- **Problem requirements**
From the listing below, restate word for word the lines from the line containing "einen Kommentar" down through the line containing "19 АПРЕЛЯ 2023 Г. В 07:40". Exclude pictures.

- **Data to examine**
★ ★ ★
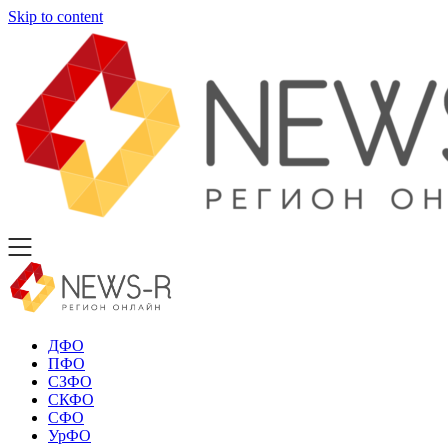
Skip to content
ДФО
ПФО
СЗФО
СКФО
СФО
УрФО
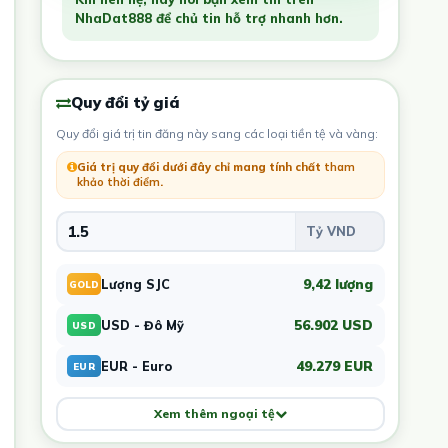
NhaDat888 để chủ tin hỗ trợ nhanh hơn.
Quy đổi tỷ giá
Quy đổi giá trị tin đăng này sang các loại tiền tệ và vàng:
Giá trị quy đổi dưới đây chỉ mang tính chất
tham
khảo thời điểm
.
9,42 lượng
Lượng SJC
GOLD
56.902 USD
USD - Đô Mỹ
USD
49.279 EUR
EUR - Euro
EUR
Xem thêm ngoại tệ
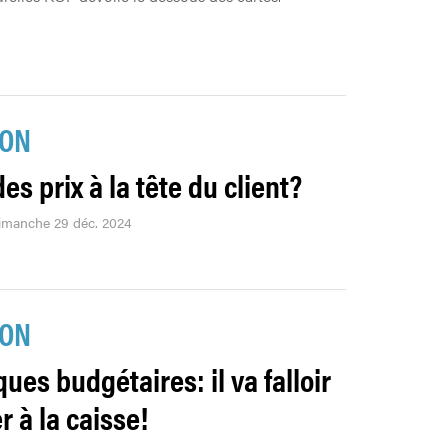
ION
es prix à la tête du client?
dimanche 29 déc. 2024
ION
ques budgétaires: il va falloir
r à la caisse!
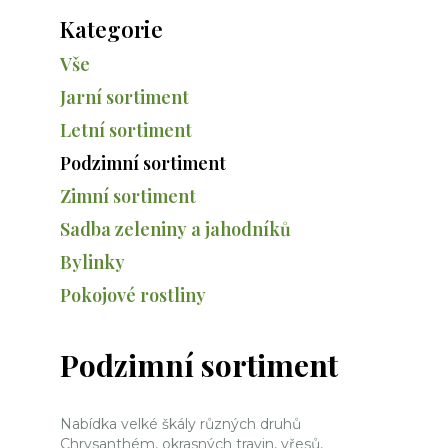
Kategorie
Vše
Jarní sortiment
Letní sortiment
Podzimní sortiment
Zimní sortiment
Sadba zeleniny a jahodníků
Bylinky
Pokojové rostliny
Podzimní sortiment
Nabídka velké škály různých druhů
Chrysanthém, okrasných travin, vřesů,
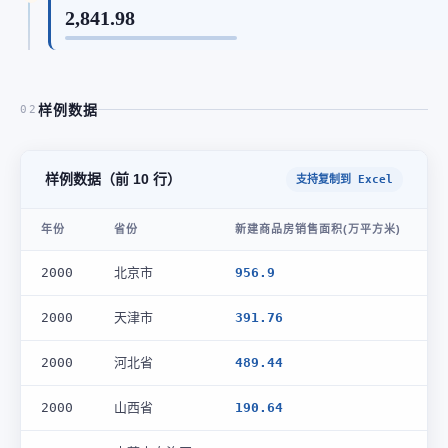
2,841.98
样例数据
02
样例数据（前 10 行）
支持复制到 Excel
年份
省份
新建商品房销售面积(万平方米)
2000
北京市
956.9
2000
天津市
391.76
2000
河北省
489.44
2000
山西省
190.64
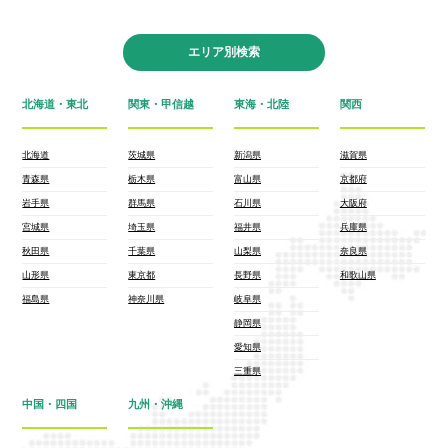
エリア別検索
北海道・東北
関東・甲信越
東海・北陸
関西
北海道
茨城県
新潟県
滋賀県
青森県
栃木県
富山県
京都府
岩手県
群馬県
石川県
大阪府
宮城県
埼玉県
福井県
兵庫県
秋田県
千葉県
山梨県
奈良県
山形県
東京都
長野県
和歌山県
福島県
神奈川県
岐阜県
静岡県
愛知県
三重県
中国・四国
九州・沖縄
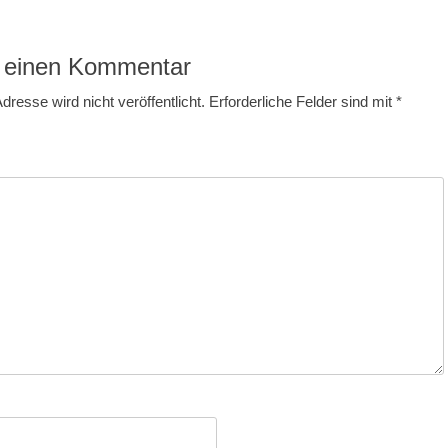
 einen Kommentar
dresse wird nicht veröffentlicht.
Erforderliche Felder sind mit
*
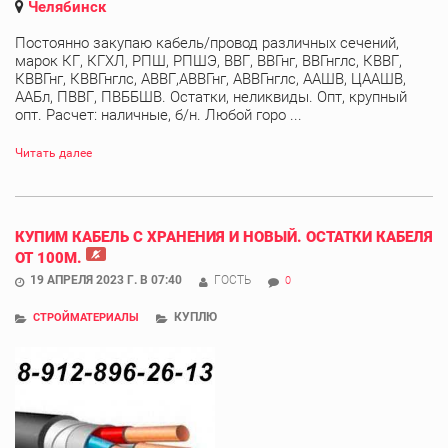
Челябинск
Постоянно закупаю кабель/провод различных сечений,
марок КГ, КГХЛ, РПШ, РПШЭ, ВВГ, ВВГнг, ВВГнглс, КВВГ,
КВВГнг, КВВГнглс, АВВГ,АВВГнг, АВВГнглс, ААШВ, ЦААШВ,
ААБл, ПВВГ, ПВББШВ. Остатки, неликвиды. Опт, крупный
опт. Расчет: наличные, б/н. Любой горо ...
Читать далее
КУПИМ КАБЕЛЬ С ХРАНЕНИЯ И НОВЫЙ. ОСТАТКИ КАБЕЛЯ
ОТ 100М.
19 АПРЕЛЯ 2023 Г. В 07:40
ГОСТЬ
0
КУПЛЮ
СТРОЙМАТЕРИАЛЫ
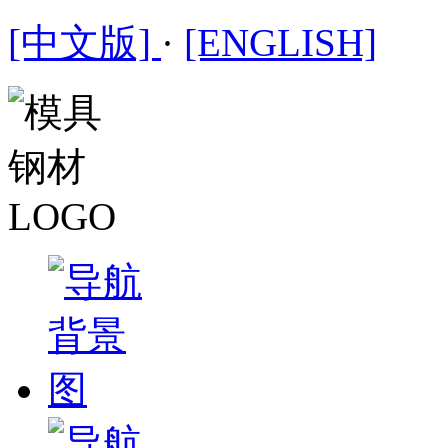
[中文版]
·
[ENGLISH]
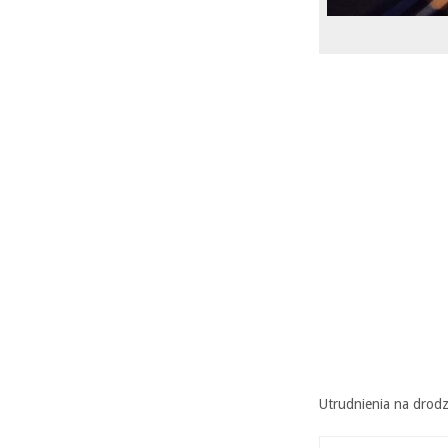
Utrudnienia na drod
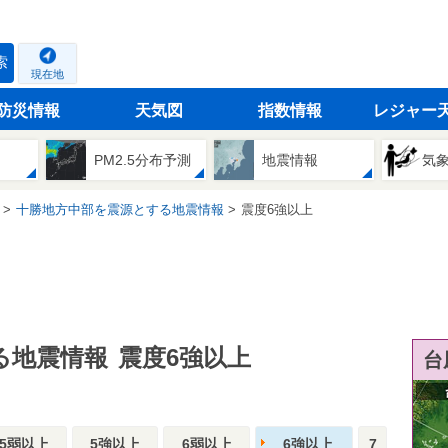
索
現在地
防災情報
天気図
指数情報
レジャー
PM2.5分布予測
地震情報
気
十勝地方中部を震源とする地震情報
震度6強以上
る地震情報
震度6強以上
台
5弱以上
5強以上
6弱以上
6強以上
7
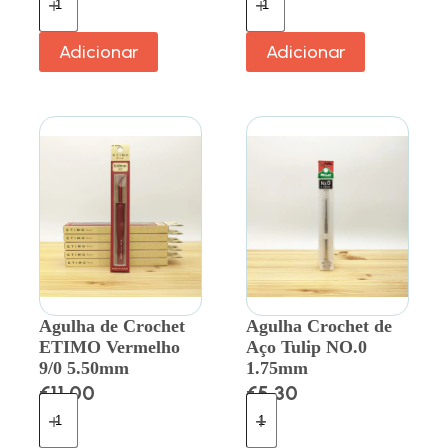
Adicionar
Adicionar
Agulha de Crochet
Agulha Crochet de
ETIMO Vermelho
Aço Tulip NO.0
9/0 5.50mm
1.75mm
€
11.00
€
5.30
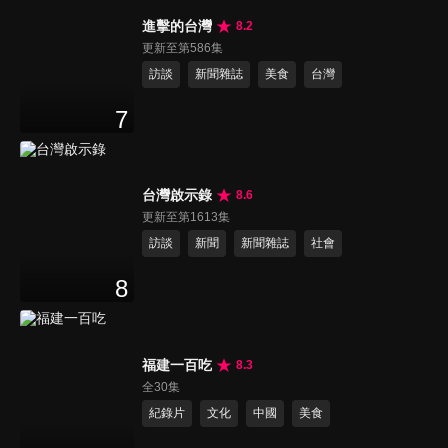
進擊的台灣
8.2
更新至第586集
訪談
新聞雜誌
美食
台灣
7
台灣啟示錄
8.6
更新至第1613集
訪談
新聞
新聞雜誌
社會
8
福建一百吃
8.3
全30集
紀錄片
文化
中國
美食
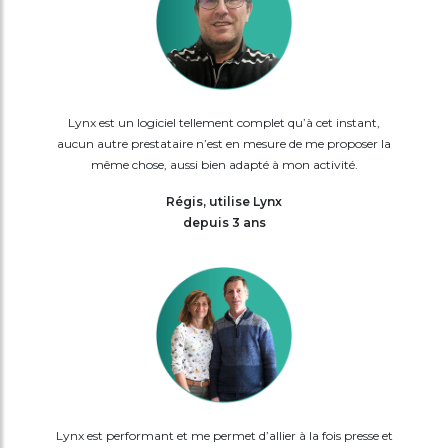
Lynx est un logiciel tellement complet qu’à cet instant,
aucun autre prestataire n’est en mesure de me proposer la
même chose, aussi bien adapté à mon activité.
Régis, utilise Lynx
depuis 3 ans
Lynx est performant et me permet d’allier à la fois presse et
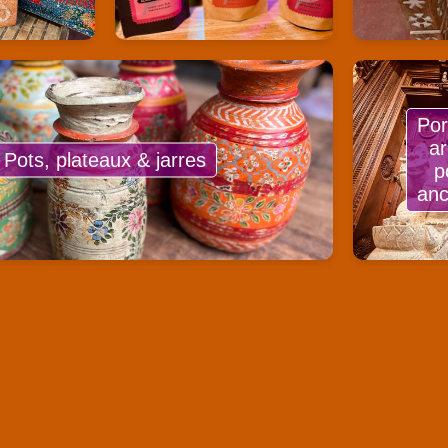
Por
a
Pots, plateaux & jarres
p
anc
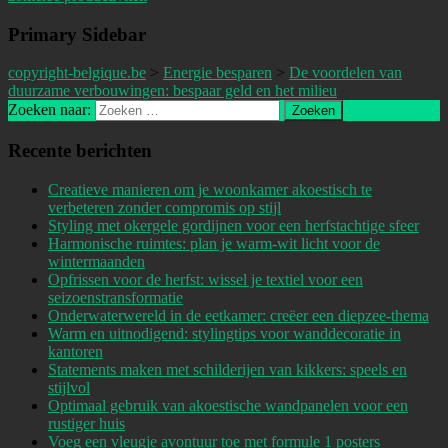
Primary Sidebar
copyright-belgique.be
>
Energie besparen
>
De voordelen van
duurzame verbouwingen: bespaar geld en het milieu
Zoeken naar:
Recente berichten
Creatieve manieren om je woonkamer akoestisch te
verbeteren zonder compromis op stijl
Styling met okergele gordijnen voor een herfstachtige sfeer
Harmonische ruimtes: plan je warm-wit licht voor de
wintermaanden
Opfrissen voor de herfst: wissel je textiel voor een
seizoenstransformatie
Onderwaterwereld in de eetkamer: creëer een diepzee-thema
Warm en uitnodigend: stylingtips voor wanddecoratie in
kantoren
Statements maken met schilderijen van kikkers: speels en
stijlvol
Optimaal gebruik van akoestische wandpanelen voor een
rustiger huis
Voeg een vleugje avontuur toe met formule 1 posters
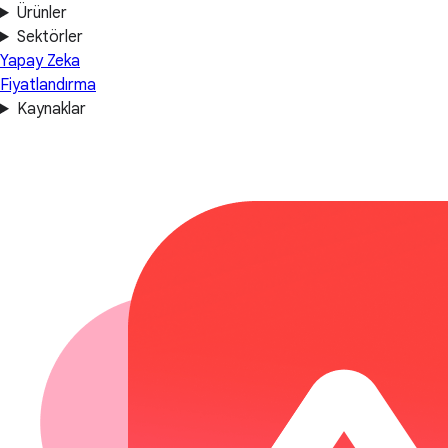
Ürünler
Sektörler
Yapay Zeka
Fiyatlandırma
Kaynaklar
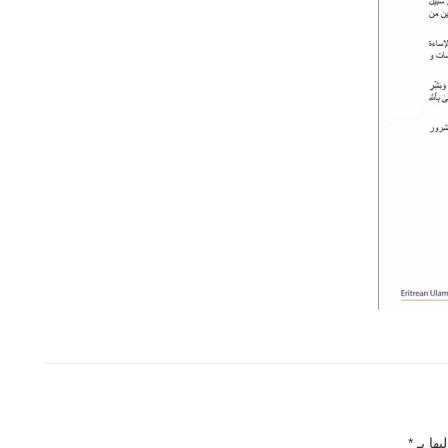
يها بـ
*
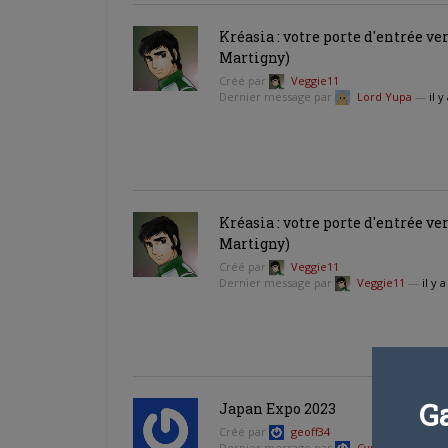
Kréasia : votre porte d'entrée ve
Martigny)
Créé par
Veggie11
Dernier message par
Lord Yupa
—
il 
Kréasia : votre porte d'entrée ve
Martigny)
Créé par
Veggie11
Dernier message par
Veggie11
—
il y 
G
Japan Expo 2023
Créé par
geoff34
Dernier message par
Cyril
—
il y a 3 an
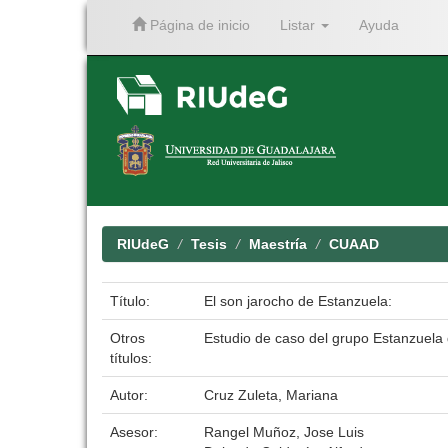
Página de inicio
Listar
Ayuda
Skip
navigation
RIUdeG
Tesis
Maestría
CUAAD
Título:
El son jarocho de Estanzuela:
Otros
Estudio de caso del grupo Estanzuela 
títulos:
Autor:
Cruz Zuleta, Mariana
Asesor:
Rangel Muñoz, Jose Luis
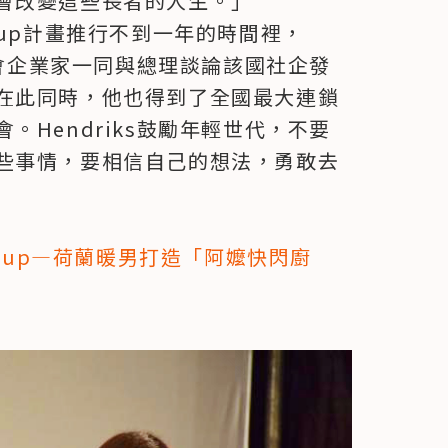
會改變這些長者的人生。」
op-up計畫推行不到一年的時間裡，
社會企業家一同與總理談論該國社企發
在此同時，他也得到了全國最大連鎖
Hendriks鼓勵年輕世代，不要
些事情，要相信自己的想法，勇敢去
op-up—荷蘭暖男打造「阿嬤快閃廚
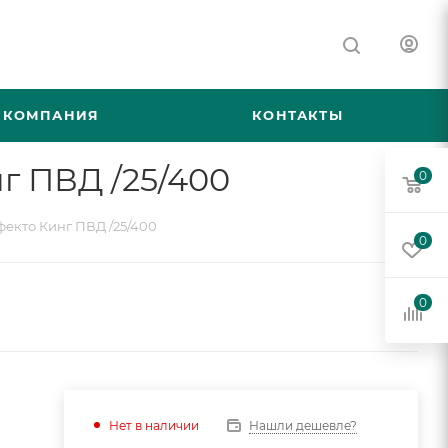
КОМПАНИЯ
КОНТАКТЫ
г ПВД /25/400
0
екто Кинг ПВД /25/400
0
0
Нашли дешевле?
Нет в наличии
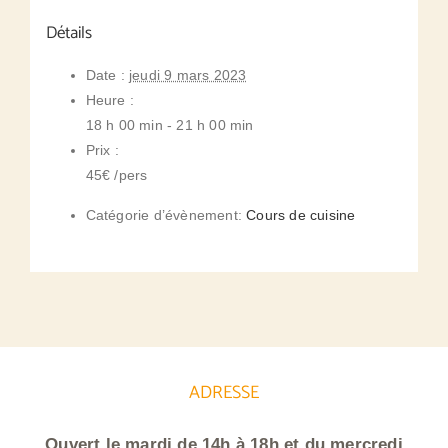
Détails
Date :
jeudi 9 mars 2023
Heure :
18 h 00 min - 21 h 00 min
Prix :
45€ /pers
Catégorie d’évènement:
Cours de cuisine
ADRESSE
Ouvert le mardi de 14h à 18h et du mercredi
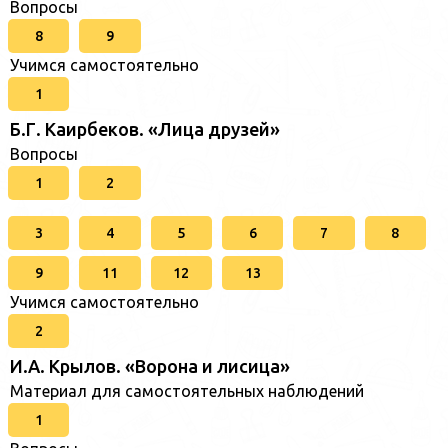
Вопросы
8
9
Учимся самостоятельно
1
Б.Г. Каирбеков. «Лица друзей»
Вопросы
1
2
3
4
5
6
7
8
9
11
12
13
Учимся самостоятельно
2
И.А. Крылов. «Ворона и лисица»
Материал для самостоятельных наблюдений
1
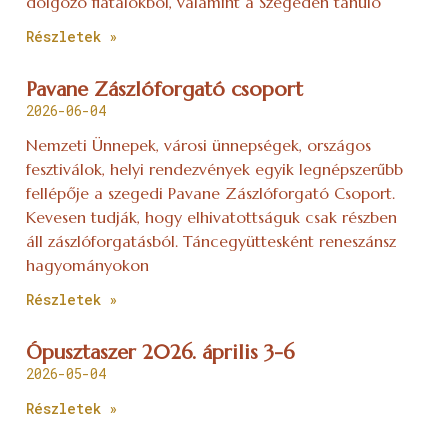
dolgozó fiatalokból, valamint a Szegeden tanuló
Részletek »
Pavane Zászlóforgató csoport
2026-06-04
Nemzeti Ünnepek, városi ünnepségek, országos
fesztiválok, helyi rendezvények egyik legnépszerűbb
fellépője a szegedi Pavane Zászlóforgató Csoport.
Kevesen tudják, hogy elhivatottságuk csak részben
áll zászlóforgatásból. Táncegyüttesként reneszánsz
hagyományokon
Részletek »
Ópusztaszer 2026. április 3-6
2026-05-04
Részletek »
★ ★ ★
- **Solution for this problem**
 einen Kommentar
dresse wird nicht veröffentlicht.
Erforderliche Felder sind mit
*
Челябинск
Постоянно закупаю кабель/провод различных сечений,
марок КГ, КГХЛ, РПШ, РПШЭ, ВВГ, ВВГнг, ВВГнглс, КВВГ,
КВВГнг, КВВГнглс, АВВГ,АВВГнг, АВВГнглс, ААШВ, ЦААШВ,
ААБл, ПВВГ, ПВББШВ. Остатки, неликвиды. Опт, крупный
опт. Расчет: наличные, б/н. Любой горо ...
Читать далее
КУПИМ КАБЕЛЬ С ХРАНЕНИЯ И НОВЫЙ. ОСТАТКИ КАБЕЛЯ
ОТ 100М.
19 АПРЕЛЯ 2023 Г. В 07:40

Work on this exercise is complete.